Wow! I wonder what inputs the "software code" was using before this?
More than two years ago, Invictus wrote:
"Watching Musk’s ongoing antics, it has become very clear to me that his actions are not only destroying Twitter, but the collateral damage is taking Tesla down with it – a veritable twofer of ineptitude and rake-stepping."
Now, in Alienating Tesla Buyers by the Cybertruck-load he takes a victory lap:
"Now comes the Wall St. Journal with the headline: Elon Musk Lost Democrats on Tesla When He Needed Them Most
The proportion of Democrats buying Tesla vehicles fell by more than 60%, according to car buyers surveyed in October and November by researcher Strategic Vision.
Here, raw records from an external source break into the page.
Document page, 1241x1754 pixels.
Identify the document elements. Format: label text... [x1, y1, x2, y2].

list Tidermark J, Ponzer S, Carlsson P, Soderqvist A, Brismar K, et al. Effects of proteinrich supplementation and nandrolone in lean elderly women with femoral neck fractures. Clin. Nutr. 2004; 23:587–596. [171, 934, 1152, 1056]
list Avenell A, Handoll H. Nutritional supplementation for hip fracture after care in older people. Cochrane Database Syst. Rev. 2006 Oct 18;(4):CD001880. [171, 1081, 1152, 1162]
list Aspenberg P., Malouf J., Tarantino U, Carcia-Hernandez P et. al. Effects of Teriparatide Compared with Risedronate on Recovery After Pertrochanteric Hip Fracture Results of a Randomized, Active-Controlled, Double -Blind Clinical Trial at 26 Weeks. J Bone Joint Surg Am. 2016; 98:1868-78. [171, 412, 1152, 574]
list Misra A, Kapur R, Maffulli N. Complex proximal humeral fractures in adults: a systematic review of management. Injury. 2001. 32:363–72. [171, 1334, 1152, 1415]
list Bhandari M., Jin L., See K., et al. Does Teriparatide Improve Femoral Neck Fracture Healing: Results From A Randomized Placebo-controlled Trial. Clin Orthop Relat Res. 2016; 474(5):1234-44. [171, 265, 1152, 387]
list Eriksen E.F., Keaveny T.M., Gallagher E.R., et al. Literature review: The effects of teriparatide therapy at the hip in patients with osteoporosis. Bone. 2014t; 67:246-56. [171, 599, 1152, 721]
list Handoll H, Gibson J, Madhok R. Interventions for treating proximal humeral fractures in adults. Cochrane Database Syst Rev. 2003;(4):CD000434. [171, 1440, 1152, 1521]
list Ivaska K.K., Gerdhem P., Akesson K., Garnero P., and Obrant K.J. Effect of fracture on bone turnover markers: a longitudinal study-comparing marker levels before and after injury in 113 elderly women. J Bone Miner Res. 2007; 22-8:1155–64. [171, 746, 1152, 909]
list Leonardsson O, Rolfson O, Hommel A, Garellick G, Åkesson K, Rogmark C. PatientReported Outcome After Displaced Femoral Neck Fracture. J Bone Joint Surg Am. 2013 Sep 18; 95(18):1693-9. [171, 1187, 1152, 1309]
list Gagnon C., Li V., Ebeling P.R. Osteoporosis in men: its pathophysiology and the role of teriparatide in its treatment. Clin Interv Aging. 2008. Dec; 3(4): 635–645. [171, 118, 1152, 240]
I’m not one who’s typically inclined to take a victory lap, but this one feels like it was so obvious to see coming by bringing together data from very disparate sources and nailed the eventual outcome."
Musk's hype about Autopilot claims another innocent victim in Catalina Gaitán's Tesla driver was using Autopilot before fatal Monroe crash, police say:
"A 56-year-old Snohomish man had set his Tesla Model S on Autopilot and was looking at his cellphone on Friday when he struck and killed a motorcyclist in front of him in Monroe, court records show.
...
The motorcyclist, Jeffrey Nissen, 28, of Stanwood, died at the scene, records show.
The Tesla driver told a state trooper he was driving home from having lunch in Bothell and was looking at his phone when he heard a bang and felt his car lurch forward, accelerate and hit the motorcyclist, according to the affidavit.
The man told the trooper his Tesla got stuck on top of the motorcyclist and couldn’t be moved in time to save him, the affidavit states."
Matthew Connatser reports that SpaceX workplace injury rates are rocketing:
"Workplace safety data reported to the US government for 2023 indicates that SpaceX's injury rate continues to surpass the industry average.
The Occupational Safety and Health Administration (OSHA) disclosed the numbers, which were picked up by Reuters. The biz's injury rate in 2023 varied by facility, ranging from 1.5 injuries per 100 workers at SpaceX's Redmond site up to 7.6 for West Coast rocket recovery.
For reference, the average for the space industry was 0.8 injuries per 100 workers, meaning the rate in SpaceX's West Coast rocket recovery arm was almost 10 times worse than the average."
It isn't just Tesla's Autopilot that has a habit of running into stationary vehicles, as Brandon Vigliarolo reports in Ford's BlueCruise driving assistant probed by US watchdog after deaths:
"The carmaker's driver-assistance technology BlueCruise has been named as the subject of an NHTSA investigation involving a pair of fatal crashes in Texas and Pennsylvania. In both cases, Ford Mustang Mach-E electric vehicles struck stationary vehicles, similar to the crashes that triggered a multi-year NHTSA investigation into Tesla's Autopilot.
"Initial investigation of both incidents confirmed that BlueCruise was engaged in each of the subject vehicles immediately prior to the collision," the NHTSA said in its preliminary investigation notice. That being the case, the investigation will focus on BlueCruise-equipped Mustang Mach-Es manufactured since 2021."